- WORK REQUEST
Transcribe the listing precisely, entry by entry.

- PROVIDED MATERIAL
[Start of Attachment]

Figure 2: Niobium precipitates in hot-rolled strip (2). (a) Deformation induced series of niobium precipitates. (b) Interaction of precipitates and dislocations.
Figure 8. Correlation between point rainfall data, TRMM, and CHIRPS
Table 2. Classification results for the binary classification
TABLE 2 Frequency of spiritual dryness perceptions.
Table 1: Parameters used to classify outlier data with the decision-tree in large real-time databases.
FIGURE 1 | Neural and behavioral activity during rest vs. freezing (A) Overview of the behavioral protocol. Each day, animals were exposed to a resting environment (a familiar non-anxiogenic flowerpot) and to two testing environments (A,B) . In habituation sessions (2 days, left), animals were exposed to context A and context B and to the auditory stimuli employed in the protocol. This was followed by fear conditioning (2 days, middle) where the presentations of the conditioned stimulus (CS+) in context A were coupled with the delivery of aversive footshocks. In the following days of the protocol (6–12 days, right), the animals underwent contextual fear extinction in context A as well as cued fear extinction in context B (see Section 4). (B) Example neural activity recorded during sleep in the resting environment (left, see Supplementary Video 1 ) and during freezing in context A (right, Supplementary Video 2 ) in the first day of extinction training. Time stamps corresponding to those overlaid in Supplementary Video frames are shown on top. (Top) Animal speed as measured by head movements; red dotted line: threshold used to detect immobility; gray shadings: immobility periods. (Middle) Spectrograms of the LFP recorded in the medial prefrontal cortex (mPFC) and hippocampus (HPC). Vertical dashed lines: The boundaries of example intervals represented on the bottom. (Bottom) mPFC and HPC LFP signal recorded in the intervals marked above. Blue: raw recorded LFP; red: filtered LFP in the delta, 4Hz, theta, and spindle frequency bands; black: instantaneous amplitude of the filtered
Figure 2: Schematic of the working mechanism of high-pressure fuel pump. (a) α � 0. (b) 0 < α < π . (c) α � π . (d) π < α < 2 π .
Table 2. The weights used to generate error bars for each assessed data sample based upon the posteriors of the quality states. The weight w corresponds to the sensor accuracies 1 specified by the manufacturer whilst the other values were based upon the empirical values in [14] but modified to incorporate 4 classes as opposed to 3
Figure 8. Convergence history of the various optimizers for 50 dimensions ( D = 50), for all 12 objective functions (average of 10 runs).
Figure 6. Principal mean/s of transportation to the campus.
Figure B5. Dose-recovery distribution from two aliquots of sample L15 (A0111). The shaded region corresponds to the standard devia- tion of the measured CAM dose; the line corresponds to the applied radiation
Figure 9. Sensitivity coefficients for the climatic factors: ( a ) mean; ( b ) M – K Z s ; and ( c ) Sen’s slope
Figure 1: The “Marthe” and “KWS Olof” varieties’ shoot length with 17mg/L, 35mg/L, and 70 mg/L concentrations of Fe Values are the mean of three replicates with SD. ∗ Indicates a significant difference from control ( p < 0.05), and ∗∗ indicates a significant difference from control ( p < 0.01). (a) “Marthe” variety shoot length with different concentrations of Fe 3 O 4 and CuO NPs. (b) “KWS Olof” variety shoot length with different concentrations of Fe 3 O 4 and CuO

[End of Attachment]

- SOLUTION TO THIS PROBLEM
Figure 2: Niobium precipitates in hot-rolled strip (2). (a) Deformation induced series of niobium precipitates. (b) Interaction of precipitates and dislocations.
Figure 8. Correlation between point rainfall data, TRMM, and CHIRPS
Table 2. Classification results for the binary classification
TABLE 2 Frequency of spiritual dryness perceptions.
Table 1: Parameters used to classify outlier data with the decision-tree in large real-time databases.
FIGURE 1 | Neural and behavioral activity during rest vs. freezing (A) Overview of the behavioral protocol. Each day, animals were exposed to a resting environment (a familiar non-anxiogenic flowerpot) and to two testing environments (A,B) . In habituation sessions (2 days, left), animals were exposed to context A and context B and to the auditory stimuli employed in the protocol. This was followed by fear conditioning (2 days, middle) where the presentations of the conditioned stimulus (CS+) in context A were coupled with the delivery of aversive footshocks. In the following days of the protocol (6–12 days, right), the animals underwent contextual fear extinction in context A as well as cued fear extinction in context B (see Section 4). (B) Example neural activity recorded during sleep in the resting environment (left, see Supplementary Video 1 ) and during freezing in context A (right, Supplementary Video 2 ) in the first day of extinction training. Time stamps corresponding to those overlaid in Supplementary Video frames are shown on top. (Top) Animal speed as measured by head movements; red dotted line: threshold used to detect immobility; gray shadings: immobility periods. (Middle) Spectrograms of the LFP recorded in the medial prefrontal cortex (mPFC) and hippocampus (HPC). Vertical dashed lines: The boundaries of example intervals represented on the bottom. (Bottom) mPFC and HPC LFP signal recorded in the intervals marked above. Blue: raw recorded LFP; red: filtered LFP in the delta, 4Hz, theta, and spindle frequency bands; black: instantaneous amplitude of the filtered
Figure 2: Schematic of the working mechanism of high-pressure fuel pump. (a) α � 0. (b) 0 < α < π . (c) α � π . (d) π < α < 2 π .
Table 2. The weights used to generate error bars for each assessed data sample based upon the posteriors of the quality states. The weight w corresponds to the sensor accuracies 1 specified by the manufacturer whilst the other values were based upon the empirical values in [14] but modified to incorporate 4 classes as opposed to 3
Figure 8. Convergence history of the various optimizers for 50 dimensions ( D = 50), for all 12 objective functions (average of 10 runs).
Figure 6. Principal mean/s of transportation to the campus.
Figure B5. Dose-recovery distribution from two aliquots of sample L15 (A0111). The shaded region corresponds to the standard devia- tion of the measured CAM dose; the line corresponds to the applied radiation
Figure 9. Sensitivity coefficients for the climatic factors: ( a ) mean; ( b ) M – K Z s ; and ( c ) Sen’s slope
Figure 1: The “Marthe” and “KWS Olof” varieties’ shoot length with 17mg/L, 35mg/L, and 70 mg/L concentrations of Fe Values are the mean of three replicates with SD. ∗ Indicates a significant difference from control ( p < 0.05), and ∗∗ indicates a significant difference from control ( p < 0.01). (a) “Marthe” variety shoot length with different concentrations of Fe 3 O 4 and CuO NPs. (b) “KWS Olof” variety shoot length with different concentrations of Fe 3 O 4 and CuO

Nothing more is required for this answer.